* _Complete the following_:
(a) Reproduce the SAN passage starting with "Why should one" and going on through "part that counts.", swapping "spindles" for "drives" wherever it appears.
(b) Extend the text on using a SAN instead of a local hard disk, picking up after its last sentence.

* _Passage_:
···

Why should one use SAN instead of local hard disk? I am really a novice in hardware configuration.
Some of the answers were great:
My favorite (written by Matt Whitfield):
- Performance. Most SANs allow you to attach extra shelves to the array, thereby giving you an easy way to up performance by throwing spindles at it.
- Scalability. Same reason again, more spindles = more space, as well as more performance.
- Redundancy. Using a SAN puts your data on a separate physical entity. SANs generally offer the facility for redundant controllers, fabric connections and power supplies. That way you can connect the SAN to multiple servers over a totally redundant fabric to achieve full redundancy. That fabric might be fibre channel, or it might be iSCSI, but either way, it’s the redundant part that counts.
- Maintenance. When a disk dies (which it will), then on a SAN you just pop out the old disk, and pop in the new. If you have been sensible enough to assign a hot-swap spare or two, then one of those will have already caught up with the array, and the disk you put in will become the new hot-swap spare.

···

* _Material provided_:
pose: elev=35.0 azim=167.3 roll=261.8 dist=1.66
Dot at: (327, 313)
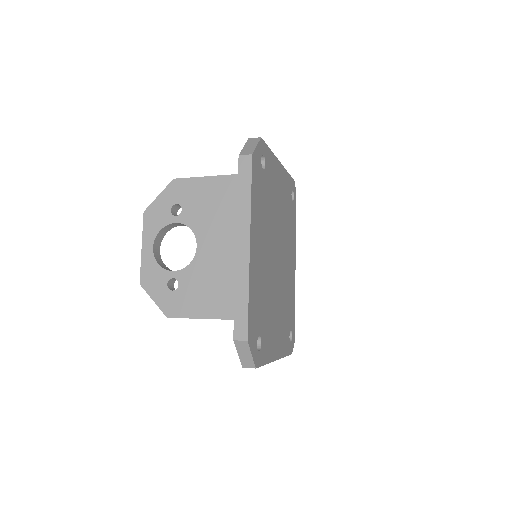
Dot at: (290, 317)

···

* _Answers given_:
(a)
Why should one use SAN instead of local hard disk? I am really a novice in hardware configuration.
Some of the answers were great:
My favorite (written by Matt Whitfield):
- Performance. Most SANs allow you to attach extra shelves to the array, thereby giving you an easy way to up performance by throwing drives at it.
- Scalability. Same reason again, more drives = more space, as well as more performance.
- Redundancy. Using a SAN puts your data on a separate physical entity. SANs generally offer the facility for redundant controllers, fabric connections and power supplies. That way you can connect the SAN to multiple servers over a totally redundant fabric to achieve full redundancy. That fabric might be fibre channel, or it might be iSCSI, but either way, it’s the redundant part that counts.

(b)
- Flashing lights. People who look round data centres are typically impressed by flashing lights, and SANs tend to have a lot of them.
That summarized a lot of major points (flashing lights especially
), but it’s missing a few details:
- No mention of Automated Data Placement type features which leverage Flash drives – EMC’s Fully Automated Storage Tiering is an example of this
- No mention of advanced protection functionality like replication and space-efficient snapshots
- No mention of virtualization awareness and integration (Hyper-V and VMware)
- No mention of dynamic capacity management functionality – i.e. thin provisioning
I helped write a recent Top 5 Reasons Why EMC Unified Storage for SQL Server document – and I think we did a great job capturing a lot of these details without too many words – and used some really talented graphic designers to turn my stick figures and chicken scratch into works of art.
Check it out!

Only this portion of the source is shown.